In the last post, you learned about Import Data or Scheduled Refresh as a connection type. In this post, you’ll learn about the second type of connection named; DirectQuery. This type of connection is only supported by a limited number of data sources, and mainly targets systems with a huge amount of data. DirectQuery is different from another type of connection which I’ll talk about it in the next post named Live Connection.
What is DirectQuery?
DirectQuery is a type of connection in Power BI which does not load data into Power BI model. If you remember from the previous post, Power BI loads data into memory (when Import Data or Scheduled Refresh is used as a connection type). DirectQuery doesn’t consume memory because there will be no second copy of the data stored. DirectQuery means Power BI is directly connected to the data source.

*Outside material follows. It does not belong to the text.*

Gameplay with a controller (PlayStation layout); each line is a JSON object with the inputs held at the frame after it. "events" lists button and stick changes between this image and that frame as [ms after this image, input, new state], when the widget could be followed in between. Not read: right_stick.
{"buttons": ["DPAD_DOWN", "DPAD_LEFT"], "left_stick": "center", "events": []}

Anytime you see a visualization in a report; the data comes straight from a query sent to the data source.
Which Data Sources Support DirectQuery?
Unlike Import Data which is supported in all types of data sources, DirectQuery is only supported by a limited number of data sources. You cannot create a connection as a DirectQuery to an Excel File. Usually, data sources that are relational database models, or have modeling engine, supports DirectQuery mode. Here are all data sources supported through DirectQuery (as of today);
- Amazon Redshift
- Azure HDInsight Spark (Beta)
- Azure SQL Database
- Azure SQL Data Warehouse
- Google BigQuery (Beta)
- IBM Netezza (Beta)
- Impala (version 2.x)
- Oracle Database (version 12 and above)
- SAP Business Warehouse (Beta)
- SAP HANA
- Spark (Beta) (version 0.9 and above)
- SQL Server
- Teradata Database
- Vertica (Beta)
This list may change, with every new update in Power BI connectors, some new data sources may be added to the DirectQuery supported lists of Power BI. To view the up-to-date list always use this link:
from the list above, those connections that are Beta or Preview, are not yet supported in Power BI service.
How to Use DirectQuery
For running this example, you need to have a SQL Server instance installed. You can download SQL Server Developer edition from here:
Then set up AdventureWorksDW database on it. You can get the database from here:
This post is not about installing and configuring SQL Server or setting up a database on it. So, I’m not going to explain how to do that. We’ll only talk about Power BI part of the example;
Open a Power BI Desktop and start with the Get Data from SQL Server.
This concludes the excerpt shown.